- [SELECTED EXTRACT]
::::::::::

The new federal standard for hospital mergers ... is that there is no standard. With the DOJ now promising a "case-by-case enforcement approach," healthcare leaders will need to defend their affiliation strategy with a mix of numbers and narrative.

On Feb. 3, 2023, the Justice Department lobbed a hand grenade into the healthcare market by withdrawing Clinton-era policy guidelines that had created an “antitrust safety zone” for most hospital M&A activity. Rather than issuing new guidelines, DOJ simply declared that it would take “a case-by-case enforcement approach … to better evaluate mergers and conduct in healthcare markets that may harm competition.”

In criminal law, the U.S. standard has always been “innocent until proven guilty.” In a way, the Clinton guidelines extended that principle to healthcare mergers by specifying the types of deals that were presumed to pass muster, absent any “extraordinary circumstances.” If you were a small hospital – and a rural hospital, in particular – you didn’t have much worry that the Justice Department might sue to block your merger plans.

The strategy advisors at Ascendient have been doing hospital M&A for 20 years, often working with smaller providers that desperately need greater resources in order to survive and thrive. In those engagements, we were guided by the Statements of Antitrust Enforcement Policy that were published in 1996.

Now that those guidelines have been scrapped, the process of winning approval for any sort of hospital affiliation could look very different.

States, too, are threatening to take a more active role in reviewing healthcare mergers. Minnesota, North Carolina, and Washington all have pending bills that could reduce merger activity through new regulatory hurdles and higher costs. Indiana and Oregon recently passed more restrictive merger laws, though the state healthcare association in Oregon has sued over alleged vague terms in the statute.

In justifying a more restrictive stance toward hospital M&A, both federal and state regulators inevitably cite competition and concentration. Conventional wisdom holds that the two forces are inversely related, with mergers driving concentration up and competition down. It’s almost like a see-saw: When merger activity goes up, competition must come down.

But in the convoluted world of healthcare strategy, nothing is that simple.

Say "Hi" to HHI

Everyone who deals with hospital M&A has heard of the Herfindahl-Hirschman Index (HHI), though it’s usually just reported as a numerical score with little understanding of the contributing factors – much less what the score really means.

Here’s a quick primer.

HHI measures consolidation or concentration by looking at the number of competitors in a market and their relative strength. Scores range from 0 (perfect competition) to 10,000 (perfect monopoly). When you have many businesses with relatively equal market share, the HHI score will be lower, indicating more competition. When you have fewer businesses – or when market share is heavily skewed toward one or two market leaders – the HHI score will be higher, indicating greater concentration.

Per the U.S. Department of Justice, market concentration scores fall into three bands:

  • Unconcentrated markets: HHI < 1,500
  • Moderately Concentrated markets: HHI 1,500 – 2,500
  • Highly Concentrated markets: HHI > 2,500

The math for creating an HHI score looks deceptively simple: Square the market share of each competitor, then add all the squares. So, in a community where 4 competitors each have 25% market share, HHI is a "moderate" 2500 (252 + 252 + 252 + 252).

::::::::::

- [INPUT DATA]
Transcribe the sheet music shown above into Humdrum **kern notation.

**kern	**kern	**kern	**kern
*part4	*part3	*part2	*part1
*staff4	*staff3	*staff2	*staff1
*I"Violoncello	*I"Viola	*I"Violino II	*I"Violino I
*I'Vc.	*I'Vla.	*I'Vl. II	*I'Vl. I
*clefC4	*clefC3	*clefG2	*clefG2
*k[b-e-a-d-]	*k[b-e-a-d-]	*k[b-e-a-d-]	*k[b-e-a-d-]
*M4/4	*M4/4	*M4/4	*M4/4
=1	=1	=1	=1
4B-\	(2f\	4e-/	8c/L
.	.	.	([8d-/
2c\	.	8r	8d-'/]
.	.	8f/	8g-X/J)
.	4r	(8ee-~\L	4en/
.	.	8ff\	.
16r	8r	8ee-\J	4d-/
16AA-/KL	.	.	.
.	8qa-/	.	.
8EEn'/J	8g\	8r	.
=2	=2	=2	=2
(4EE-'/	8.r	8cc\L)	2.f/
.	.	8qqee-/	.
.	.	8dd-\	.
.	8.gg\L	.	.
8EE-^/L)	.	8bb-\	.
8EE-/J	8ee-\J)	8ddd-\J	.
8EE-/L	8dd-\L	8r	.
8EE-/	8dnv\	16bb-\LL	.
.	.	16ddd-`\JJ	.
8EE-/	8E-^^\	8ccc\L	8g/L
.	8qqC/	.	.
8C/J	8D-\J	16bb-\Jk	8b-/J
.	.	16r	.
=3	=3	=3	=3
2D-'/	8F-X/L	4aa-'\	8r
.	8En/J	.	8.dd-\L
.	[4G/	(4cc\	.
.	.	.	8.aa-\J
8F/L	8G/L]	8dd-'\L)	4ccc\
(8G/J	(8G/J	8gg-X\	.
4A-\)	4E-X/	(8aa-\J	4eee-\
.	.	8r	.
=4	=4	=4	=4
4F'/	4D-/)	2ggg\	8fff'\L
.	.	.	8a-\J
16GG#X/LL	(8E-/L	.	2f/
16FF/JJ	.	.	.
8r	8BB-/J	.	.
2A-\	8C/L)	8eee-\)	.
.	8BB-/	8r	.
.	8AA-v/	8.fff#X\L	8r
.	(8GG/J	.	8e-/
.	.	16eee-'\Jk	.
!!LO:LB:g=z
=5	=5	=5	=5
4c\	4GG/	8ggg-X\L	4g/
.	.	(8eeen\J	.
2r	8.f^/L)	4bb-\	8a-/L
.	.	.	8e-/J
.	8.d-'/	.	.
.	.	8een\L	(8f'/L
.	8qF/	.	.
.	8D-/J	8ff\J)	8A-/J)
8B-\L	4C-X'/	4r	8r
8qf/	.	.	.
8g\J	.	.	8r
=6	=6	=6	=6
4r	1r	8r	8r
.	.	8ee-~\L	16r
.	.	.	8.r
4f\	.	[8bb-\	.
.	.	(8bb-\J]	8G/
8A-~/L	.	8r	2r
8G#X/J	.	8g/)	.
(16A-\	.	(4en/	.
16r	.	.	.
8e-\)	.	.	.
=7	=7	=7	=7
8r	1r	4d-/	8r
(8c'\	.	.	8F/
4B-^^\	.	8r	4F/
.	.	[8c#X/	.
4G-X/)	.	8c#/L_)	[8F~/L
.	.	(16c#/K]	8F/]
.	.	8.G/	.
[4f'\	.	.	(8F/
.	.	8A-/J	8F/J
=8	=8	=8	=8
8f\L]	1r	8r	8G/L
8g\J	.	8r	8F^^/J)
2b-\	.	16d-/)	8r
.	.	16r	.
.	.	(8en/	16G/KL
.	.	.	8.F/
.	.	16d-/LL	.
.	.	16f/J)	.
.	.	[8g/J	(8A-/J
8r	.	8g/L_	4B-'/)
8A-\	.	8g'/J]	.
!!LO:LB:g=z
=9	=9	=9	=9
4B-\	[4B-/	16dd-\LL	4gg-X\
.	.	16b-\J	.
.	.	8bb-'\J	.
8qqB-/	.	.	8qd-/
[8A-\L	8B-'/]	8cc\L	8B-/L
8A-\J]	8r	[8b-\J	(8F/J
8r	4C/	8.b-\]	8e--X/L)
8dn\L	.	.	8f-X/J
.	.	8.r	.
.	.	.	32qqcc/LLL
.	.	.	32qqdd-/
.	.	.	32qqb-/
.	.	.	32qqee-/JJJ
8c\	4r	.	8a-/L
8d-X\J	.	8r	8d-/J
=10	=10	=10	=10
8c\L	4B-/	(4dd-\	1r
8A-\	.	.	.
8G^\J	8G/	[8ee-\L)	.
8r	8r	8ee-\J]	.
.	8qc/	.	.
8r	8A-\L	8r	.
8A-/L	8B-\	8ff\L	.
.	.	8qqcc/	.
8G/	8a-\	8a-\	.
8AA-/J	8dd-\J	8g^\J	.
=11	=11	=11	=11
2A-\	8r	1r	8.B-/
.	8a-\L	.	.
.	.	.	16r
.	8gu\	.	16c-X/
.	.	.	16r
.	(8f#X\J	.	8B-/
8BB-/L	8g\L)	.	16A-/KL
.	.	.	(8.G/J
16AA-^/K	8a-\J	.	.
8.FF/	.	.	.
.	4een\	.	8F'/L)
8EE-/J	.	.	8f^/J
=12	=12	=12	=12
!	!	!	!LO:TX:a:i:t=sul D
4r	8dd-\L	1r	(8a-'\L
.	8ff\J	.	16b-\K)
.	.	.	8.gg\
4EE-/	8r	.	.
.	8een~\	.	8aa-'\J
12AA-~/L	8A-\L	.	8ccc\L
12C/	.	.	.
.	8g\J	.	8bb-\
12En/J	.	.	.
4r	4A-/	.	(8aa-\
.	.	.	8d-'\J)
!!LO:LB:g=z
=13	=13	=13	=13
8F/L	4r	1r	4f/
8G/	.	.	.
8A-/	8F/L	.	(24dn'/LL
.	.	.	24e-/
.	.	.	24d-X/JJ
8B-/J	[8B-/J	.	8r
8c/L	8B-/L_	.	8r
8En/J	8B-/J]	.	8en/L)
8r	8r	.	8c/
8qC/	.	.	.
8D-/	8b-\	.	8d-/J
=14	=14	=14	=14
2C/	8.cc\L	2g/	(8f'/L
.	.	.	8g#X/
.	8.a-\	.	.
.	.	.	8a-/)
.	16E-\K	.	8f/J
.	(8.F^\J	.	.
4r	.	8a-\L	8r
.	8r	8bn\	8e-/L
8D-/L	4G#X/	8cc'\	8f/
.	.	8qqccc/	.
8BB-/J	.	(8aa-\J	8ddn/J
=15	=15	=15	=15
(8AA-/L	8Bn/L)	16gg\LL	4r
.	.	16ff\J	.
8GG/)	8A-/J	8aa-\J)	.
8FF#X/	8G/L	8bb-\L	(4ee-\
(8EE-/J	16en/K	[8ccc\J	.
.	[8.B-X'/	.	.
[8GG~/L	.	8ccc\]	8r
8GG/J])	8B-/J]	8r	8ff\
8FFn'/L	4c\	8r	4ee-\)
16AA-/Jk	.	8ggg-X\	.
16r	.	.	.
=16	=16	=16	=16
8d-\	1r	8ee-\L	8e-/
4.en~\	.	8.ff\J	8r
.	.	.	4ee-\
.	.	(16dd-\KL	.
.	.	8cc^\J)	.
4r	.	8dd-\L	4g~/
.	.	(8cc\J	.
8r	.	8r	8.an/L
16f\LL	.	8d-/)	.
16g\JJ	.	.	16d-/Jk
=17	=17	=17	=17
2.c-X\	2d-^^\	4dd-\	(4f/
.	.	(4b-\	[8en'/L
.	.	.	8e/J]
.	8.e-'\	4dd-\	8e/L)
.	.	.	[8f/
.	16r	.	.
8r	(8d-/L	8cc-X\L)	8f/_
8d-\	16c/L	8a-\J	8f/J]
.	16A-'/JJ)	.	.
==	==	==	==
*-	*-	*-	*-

::::::::::

- [PROBLEMS TO SOLVE]
a - Swap "see-saw" for "teeter-totter" in the stretch of the hospital mergers article from "States, too, are" through "must come down.", and give that stretch again.
b - Continue the article on hospital mergers from its last sentence onward.

- [ANSWERS FOR THE TASKS]
a -
States, too, are threatening to take a more active role in reviewing healthcare mergers. Minnesota, North Carolina, and Washington all have pending bills that could reduce merger activity through new regulatory hurdles and higher costs. Indiana and Oregon recently passed more restrictive merger laws, though the state healthcare association in Oregon has sued over alleged vague terms in the statute.

In justifying a more restrictive stance toward hospital M&A, both federal and state regulators inevitably cite competition and concentration. Conventional wisdom holds that the two forces are inversely related, with mergers driving concentration up and competition down. It’s almost like a teeter-totter: When merger activity goes up, competition must come down.

b -
The problem is that both “community” and “market share” can be defined in many ways. The most-cited HHI scores, published by the Health Care Cost Institute, are based on inpatient admissions as calculated by a sample of insurance claims in communities defined by “patient flow” rather than strict geographic boundaries.

HCCI’s full, 26-page Technical Appendix is available here, but it’s not terribly helpful for healthcare leaders who want to articulate a position on competition and concentration. Instead, let’s look at actual, publicly available numbers from Atlanta. In this example, community boundaries will be all Zip codes within the Atlanta MSA, and we’ll define market share by number of beds.

Using those definitions, Atlanta is a Moderately Concentrated market with an HHI of 1608. There are a total of 10,508 beds operated by six systems and five independents. That’s a good number of competitors, but the distribution of their market share is far from even – a recipe for elevated HHI.

Emory, the largest system, controls about 23% of available beds, while Tanner, the smallest system, controls about 3%. (Note that HCCI also lists Atlanta as Moderately Concentrated, though the exact HHI is 2085 due to the difference in inputs. However you choose to define market and market share, outcomes will be directionally similar.)

With that example in mind, there are three key things to know about the Herfindahl-Hirschman Index – three legitimate reasons to challenge the conventional wisdom on hospital mergers.

1. Mergers Aren't the Only Cause of Concentration

Almost by definition, market concentration as measured by HHI will increase in the wake of a hospital merger (with one major exception that I’ll note below). But the outright closure of a vulnerable hospital will also trigger an increase in HHI, and the repercussions can be worse than a merger.

Take another look at the Atlanta market, which was rocked by Wellstar’s closure of Atlanta Medical Center in 2022. What would happen if another hospital were to shut its doors – say, Southern Regional Medical Center (SRMC)? With 331 licensed beds and razor-thin margins of just 0.2%, it’s not inconceivable that California-based Prime Healthcare would want to weigh the options for its lone nonprofit hospital in Georgia.

If SRMC were to shut down entirely, similar to Atlanta Medical Center, then market concentration as measured by our HHI model would shoot up by nearly 100 points, even with no M&A activity. That’s not unusual; it’s simply the way HHI works. When any community loses a hospital, all remaining providers will find themselves with a bigger share of the pie, and the market becomes more concentrated, by definition.

That’s not a story that gets told often enough. For healthcare leaders in search of strategic partners but worried about regulatory pushback, it’s important to understand the data and then to articulate how a closure would affect competition.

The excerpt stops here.